Document excerpt: Begin
Volume 8, Number 5, October 2017, pages 236-240


A Case of Early Prosthetic Valve Endocarditis Caused by Staphylococcus warneri in a Patient Presenting With Congestive Heart Failure

Maita S. Kuvhenguhwaa, c, Kevin O. Belgraveb, Sonia U. Shahb, Arnold S. Bayera, Loren G. Millera

aDivision of Infectious Diseases, Harbor-UCLA Medical Center, Torrance, CA, USA
bDepartment of Cardiology, Habor-UCLA Medical Center, Torrance, CA, USA
cCorresponding Author: Maita S. Kuvhenguhwa, Harbor-UCLA Medical Center, 1000 W. Carson St, Box 466, Torrance, CA 90509, USA

Manuscript submitted August 13, 2017, accepted August 31, 2017
Short title: Staphylococcus warneri Endocarditis
doi: https://doi.org/10.14740/cr588w

Abstract▴Top 

Staphylococcus warneri, a coagulase negative staphylococcus, has been isolated in prosthetic device-related infections and has been reported as a rare cause of endocarditis. We report a case of prosthetic aortic valve S. warneri endocarditis, in which the patient lacked typical infectious signs and symptoms, instead presenting with congestive heart failure due to perforation of the valve. Providers should consider endocarditis with a low virulence pathogen such as S. warneri when a patient with a prosthetic valve presents with heart failure, even in the absence of fever, leukocytosis and other infectious symptoms.
Document excerpt: End
Dataset: Begin
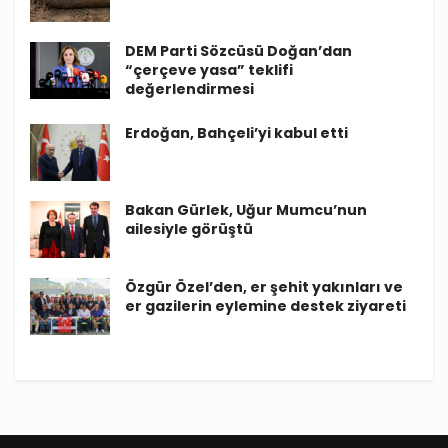
DEM Parti Sözcüsü Doğan’dan
“çerçeve yasa” teklifi
değerlendirmesi
Erdoğan, Bahçeli’yi kabul etti
Bakan Gürlek, Uğur Mumcu’nun
ailesiyle görüştü
Özgür Özel’den, er şehit yakınları ve
er gazilerin eylemine destek ziyareti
Dataset: End
Check your understanding
1 - From the Staphylococcus warneri endocarditis case report, extract the passage that begins at the words "Staphylococcus warneri, a" and stops after "other infectious symptoms.", keeping it verbatim.
2 - Extend the Staphylococcus warneri endocarditis case report, picking up directly after its last sentence.

Replies
1 -
Staphylococcus warneri, a coagulase negative staphylococcus, has been isolated in prosthetic device-related infections and has been reported as a rare cause of endocarditis. We report a case of prosthetic aortic valve S. warneri endocarditis, in which the patient lacked typical infectious signs and symptoms, instead presenting with congestive heart failure due to perforation of the valve. Providers should consider endocarditis with a low virulence pathogen such as S. warneri when a patient with a prosthetic valve presents with heart failure, even in the absence of fever, leukocytosis and other infectious symptoms.

2 -
Keywords: Staphylococcus warneri; Prosthetic valve endocarditis

Introduction▴Top 

Staphylococcus warneri is a member of the coagulase negative staphylococci (CoNS), occasionally isolated in cases of nosocomial bacteremia and typically associated with the presence of prosthetic devices such as dialysis catheters. It has been recognized as an uncommon cause of infective endocarditis with eight prior cases described in the English literature, six of which involved native valves and two of which involved prosthetic valves [1-7]. Herein, we present a case of prosthetic aortic valve endocarditis, in which the patient presented with symptoms of congestive heart failure (CHF) and the possibility of endocarditis was raised by new valvular dysfunction on echocardiography.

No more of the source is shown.